After all, even though our genetic imprint
may continue to bear a primal urge for retribution, we should do better
through the law. How do we ensure that Justice Ganguly (if found guilty)
internalises this gender justice norm and refrains from transgressing
this sacred space in future. Unfortunately, the public debates
engendered on this issue have not even touched on this aspect.
Diplomat and the help
Similarly,
with Ms. Khobragade, we need to ask: is there a right to a “maid”? If
it is too expensive to maintain one with decent “wages,” perhaps we
ought to do the work ourselves? However, if the government of India
thinks that its public “servants” abroad are entitled to one, they
should pay for it, at rates considered lawful by the country in
question.
Secondly, why should the law continue to
privilege this superior class of “immune” diplomats? What lofty societal
purpose does it serve? A blind adherence to the law simply sees us
arguing endlessly on the diplomat vs consular distinction, prompting the
Indian government to simply requalify her as a “diplomat” to enjoy the
immunity retrospectively. How delightful!
And lastly,
the retaliatory measures by India in removing security around the U.S.

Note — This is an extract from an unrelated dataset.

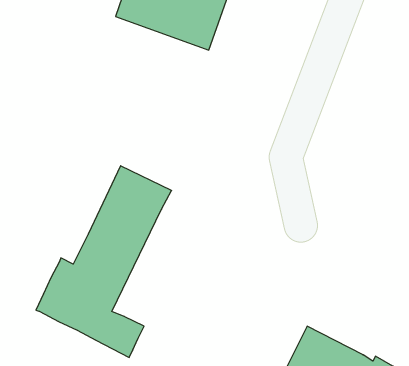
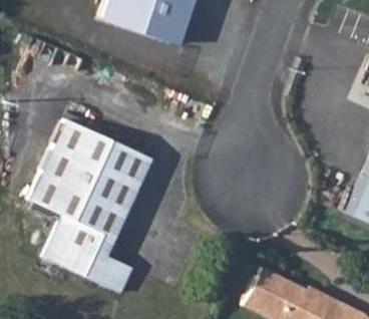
building: none -> [28,118,110,219]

embassy premises. We now have legal eagles splitting hairs on whether or
not such retaliatory measures are permissible under international law.

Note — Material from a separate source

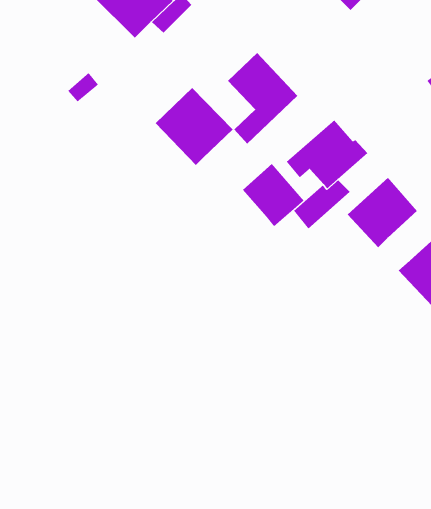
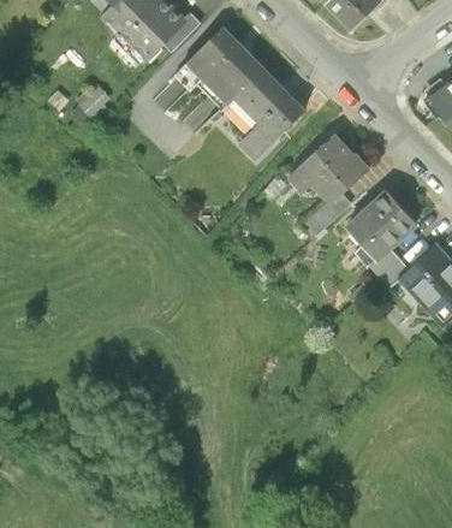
building: [155,87,233,166] -> [186,28,262,103]
building: [242,163,305,227] -> none
building: none -> [370,248,409,286]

Blissfully forgetting that we are a nation whose “father” once famously
said: “An eye for an eye makes the whole world go blind.”
On
the other side of the fence, however, we need to ask: was the response
to this alleged felony (visa fraud in which both parties were complicit,
and failure to pay the minimum wage) in terms of handcuffing and
strip-searching proportionate? Why should a diverse range of “illegal”
acts automatically answer to the charge of “crime,” with all its
attendant public shaming consequences, without regard to the nature and
gravity of the offence?
Section 377
Vikram Seth exemplified this sentiment so powerfully in a recent “criminal” cover in
India Today
, taking issue with the Supreme Court’s treatment of some kinds of love
as more equal than others. In an unfortunate outlier of a decision, the
court abdicates its constitutional duty to protect a minority against
the tyranny of the majority, relying instead on the sanctity of a
sanctimonious Victorian law that drew a problematic distinction between
the “natural” and the “unnatural.” The court effectively unleashed a
decision that was more political than legal, failing to convince even
within its own narrow frame of judicial restraint.
In
the end, those searching for answers within the four corners of the law
are setting themselves up for failure. For the law is severely limited
and these are part of a wider ecosystem of issues that are best resolved
through a more holistic approach. As we tread into the New Year, let us
begin to view the law as not an “end” in itself, but as a mere spoke in
the wider societal wheel, a spoke requiring constant re-evaluation and
recalibration. That might well be a good start towards appreciating that
relativity applies not just to light but also to notions of fair and
foul.
(Shamnad Basheer is Ministry of Human Resource Development Professor
of Law at the WB National University of Juridical Sciences, Kolkata.)